The functional definition is

\[\begin{split}d_\text{HFS} = s_\text{HFS}\cdot\langle n l j||d || n' l' j' \rangle\ = (-1)^{f-m_{f}} \ \left( \ \begin{matrix} \ f & 1 & f' \\ \ -m_{f} & -q & m_{f}' \ \end{matrix}\right) \ \langle n l j f|| d || n' l' j' f' \rangle\end{split}\]

where the reduced F matrix element is defined as

\[\begin{split}\langle n l j f ||d|| n' l' j' f' \rangle \ = (-1)^{j+I+f'+1}\sqrt{(2f+1)(2f'+1)} ~ \ \left\{ \begin{matrix}\ f & 1 & f' \\ \ j' & I & j \ \end{matrix}\right\}~ \ \langle n l j||d || n' l' j' \rangle\end{split}\]

Clebsch-Gordon coefficients for these transitions are related to the spherical matrix element by

\[\begin{split}\langle f', m_f'; 1, q|f m_f\rangle = \frac{(-1)^{j+I+f'+1}}{ \ \sqrt{2f'+1} \ \left\{\begin{matrix} f & 1 & f' \ \\ j' & I & j\end{matrix}\right\}} \ s_\text{HFS}\end{split}\]

Note

Rydiqule’s convention is for \(\texttt{coherent_cc}=2s_\text{HFS}\). This generally results in coherent_cc=1 for stretch states between \(J\rightarrow J'\) manifolds.

For example, in a \(J=1/2\rightarrow J'=3/2\) manifold, the \(\langle F=2, m_F=\pm2|d|F'=3, m_F'=\pm3\rangle\) moments have coherent_cc=1.
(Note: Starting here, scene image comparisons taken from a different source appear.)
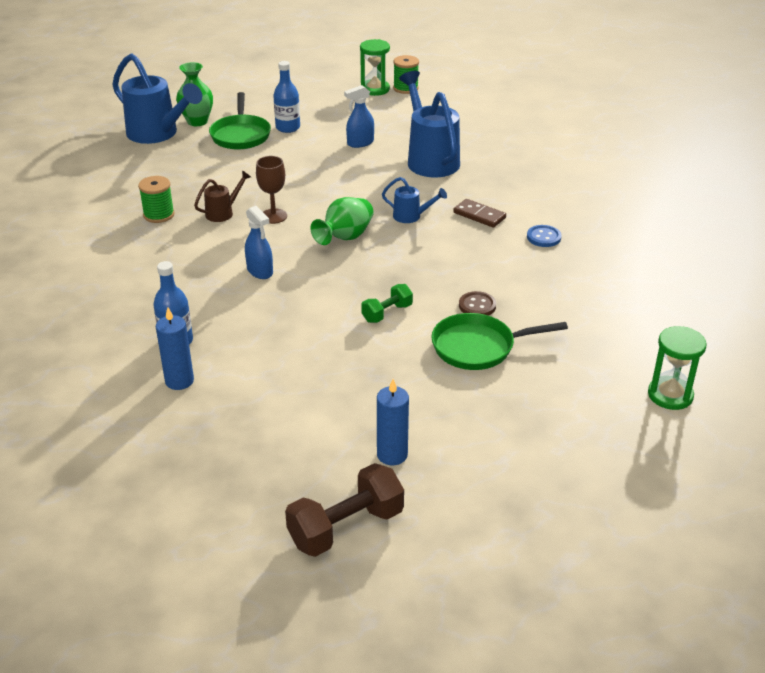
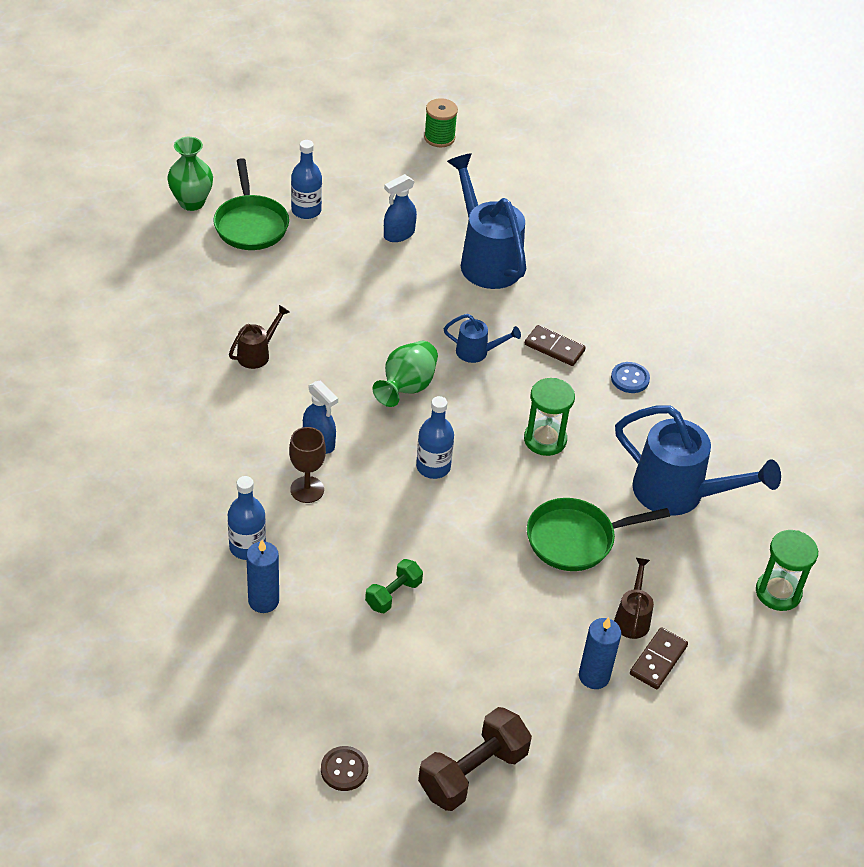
camera: 10 degrees left, 10 degrees up
(157, 134) = (147, 225): blue watering can -> blue watering can (678, 493)
(159, 215) = (182, 360): green spool -> none
(273, 216) = (318, 357): brown goblet -> brown goblet (307, 489)
(357, 291) = (433, 467): none -> blue bottle
(375, 89) = (401, 140): green hourglass -> green hourglass (545, 440)
(387, 313) = (471, 497): green dumbbell -> green dumbbell (393, 594)
(392, 455) = (505, 683): blue candle -> blue candle (594, 676)
(477, 306) = (567, 482): brown button -> brown button (344, 769)
(524, 409) = (632, 618): none -> brown watering can
(546, 443) = (658, 660): none -> brown domino

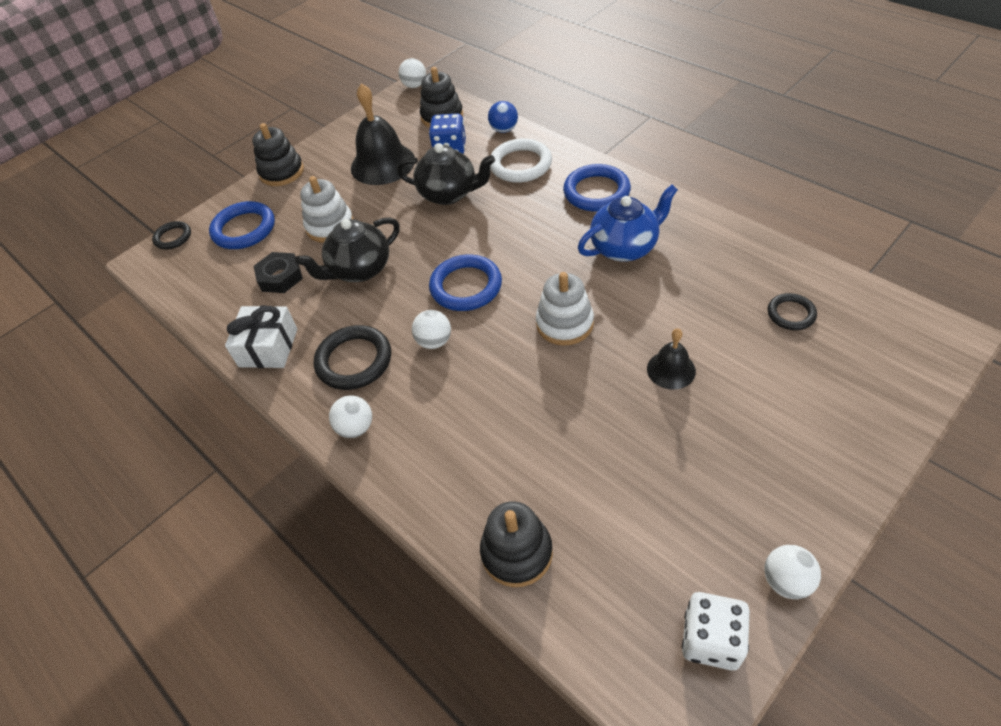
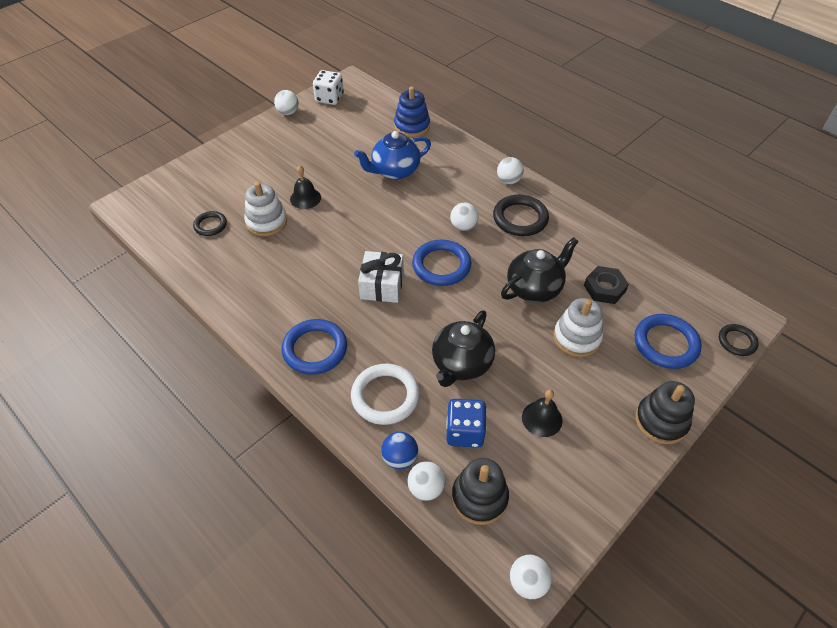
camera: 175 degrees right, 0 degrees up
(268, 347) = (589, 232): white gift -> white gift (382, 285)
(382, 164) = (542, 418): black bell -> black bell, size x0.54
(449, 194) = (461, 364): black teapot -> black teapot turned 75 degrees counterclockwise
(482, 117) = (426, 488): none -> white ball
(517, 552) = (412, 126): black stacking toy -> blue stacking toy
(564, 323) = (368, 231): white stacking toy -> white stacking toy (266, 222)
(625, 247) = (307, 287): blue teapot -> blue teapot (395, 171)

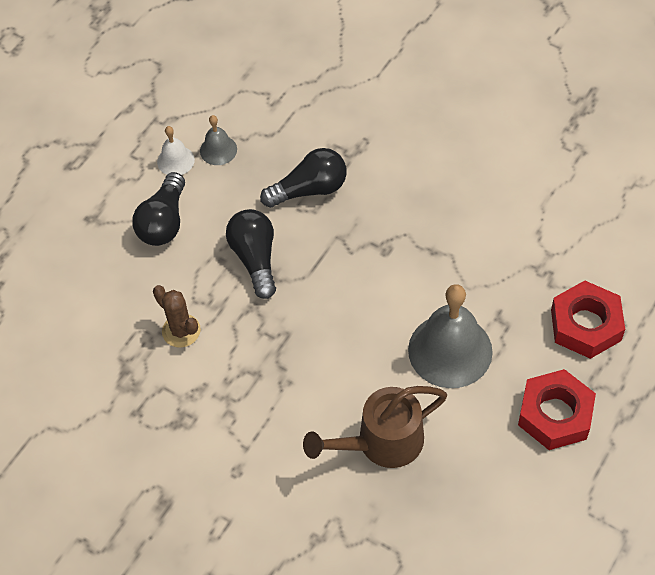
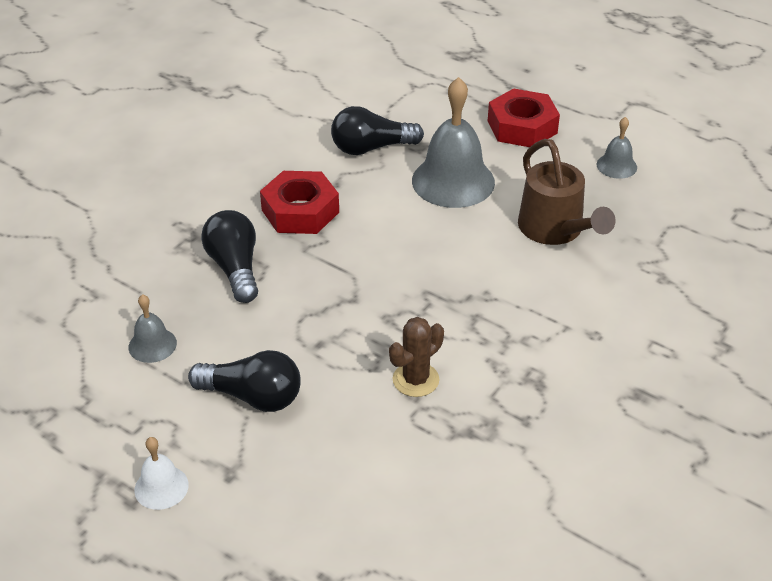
camera: 90 degrees left, 15 degrees down
(175, 160) = (157, 386): white bell -> white bell (161, 487)
(255, 259) = (323, 315): black light bulb -> black light bulb (371, 148)
(496, 508) = (616, 166): none -> grey bell
(586, 325) = (430, 102): red nut -> red nut (300, 211)

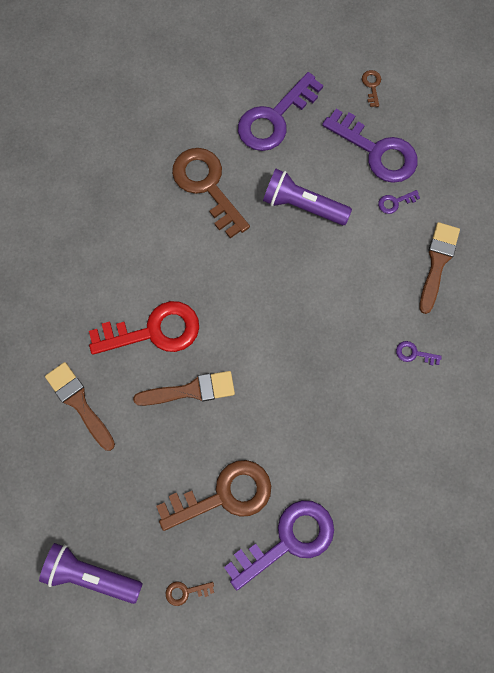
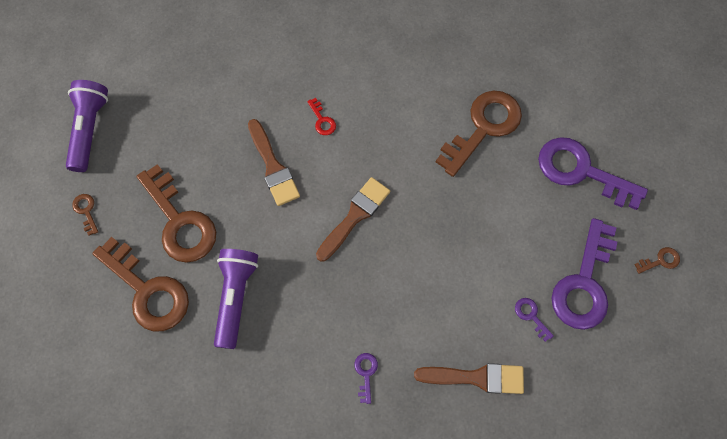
camera: 75 degrees right, 5 degrees down
(79, 403) = (239, 78): brown brush -> brown brush (355, 216)
(154, 331) = (322, 120): red key -> red key, size x0.41
(288, 540) = (147, 290): purple key -> brown key
(302, 205) = (494, 222): purple flashlight -> purple flashlight (235, 297)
For a \(J=1/2\rightarrow J'=1/2\) manifold, the \(\langle F=1, m_F=\pm1|d|F'=2, m_F'=\pm2\rangle\) and \(\langle F=2, m_F=\pm2|d|F'=1, m_F'=\pm1\rangle\) moments have coherent_cc=1.

HFS to FS¶

Dipole matrix elements between fine and hyperfine structure sublevels are calculated using getDipoleMatrixElementHFStoFS(). The spherical matrix element is calculated using getSphericalMatrixElementHFStoFS().

The spherical part is calculated by expanding the fine basis state into its hyperfine components and summing the elements weighted by Clebsch-Gordon coefficients.

\[s_\text{HFS-FS} = \sum_{f'}\langle j', m_j'; I, m_I|f' m_f' \rangle\cdot s_\text{HFS}\]

Note

For these transitions, our definition of reduced Rabi frequency can result in coherent_cc>1, in similar situations as FS to FS transitions.